Once the yielding cap is reached (2.5 million) GoldBux can no longer be yielded, so it is shunted out of the ecosystem and ran as its own seperate capped supply coin.
At the same time a new coin is introduced, this time with a larger supply (10 million) to allow users to continue yielding.
3 — Why is this revolutionary?
Firstly, this allows the yielding project to yield a DEFLATIONARY token.

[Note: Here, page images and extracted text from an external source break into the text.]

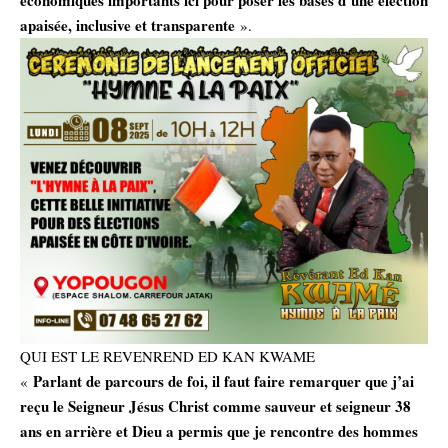
apaisée, inclusive et transparente
».
QUI EST LE REVENREND ED KAN KWAME
Parlant de parcours de foi, il faut faire remarquer que j’ai
«
reçu le Seigneur Jésus Christ comme sauveur et seigneur 38
ans en arrière et Dieu a permis que je rencontre des hommes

Which means the token can actually be run alike a memecoin, the project can take taxes from the token and holders can enjoy rewards due to the token being able to do some real pumpage ( if ran correctly).

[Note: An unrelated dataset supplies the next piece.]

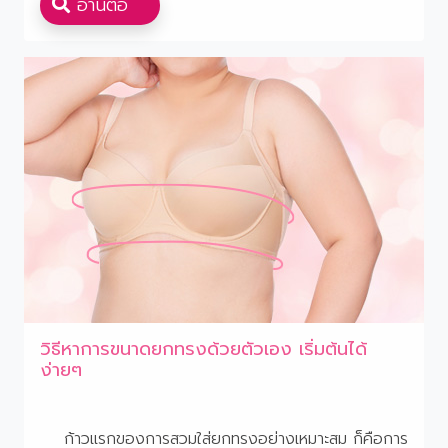
อ่านต่อ
วิธีหาการขนาดยกทรงด้วยตัวเอง เริ่มต้นได้
ง่ายๆ
ก้าวแรกของการสวมใส่ยกทรงอย่างเหมาะสม ก็คือการ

We know that people love to degen on coins, especially utility coins, if the coin is able to actually have strong tokenomics behind it along with the project hype, it’s a recipe for a very successful token…
BrokenSea & The Biggest Innovation
We all know how much we hate BrokenSea… Aside from the website giving us issues, the regulations we must follow are foolish.
It is necessary for a project to have the community set up its liquidity pool, however this means that the community member can drain the liquidity pool, kill the token, and take everyone’s money.
There’s also the classic problem that if the team starts the LP the token can be viewed as a security.
If GoldBux is shunted OUT of the ecosystem, and no longer yielded from the NFT, it can be span off as its own coin.
Meaning when the day comes that GoldBux must no longer be yielded, all the vices of an NFT yielding token are lifted.
DeFi 3.0 protocols, supply side shocks, reflections, staking, launching a bloody EXCELLENT liqudity pools.
The team that uses Y2.0 can speak about these things PUBLICLY, as their token will not be tied into their ecosystem.
Never before have projects been able to launch liquidity pools without being extremely sneaky and skirting the regulations, anyone that has launched a project will know what I’m talking about…
Eggheads are the first project that don’t have to worry about these restrictions, as long as GoldBux follows regulations while inside the ecosystem.
This is the main reason that Y2.0 is so exciting, I will explain this further in our AMA, where I can get heated and passionate about why this is so incredible for the future of yielding projects.
But for now, I thank you for reading, and hope you enjoyed this coup d’œil into the Y2.0 thesis.
I hope this clears things up as to why this new yielding mechanism is so innovative in the space.
There is much more too this mechanism than outlined in this article, I am currently writing a huge thesis paper regarding not just Y2.0, but a whole breed of new tokenomics theses.
My economic talents are best spent where I am un-restricted and in the blockchain I can build economies beyond my wildest imaginations.
Stick with me through this journey into the tokenomics space, and watch as yielding projects bloom into something incredible.
Again, thank you so much for reading, and hopefully I didn’t nerd you guys to sleep.
Lots of love, and I’m brimming with excitement for the future.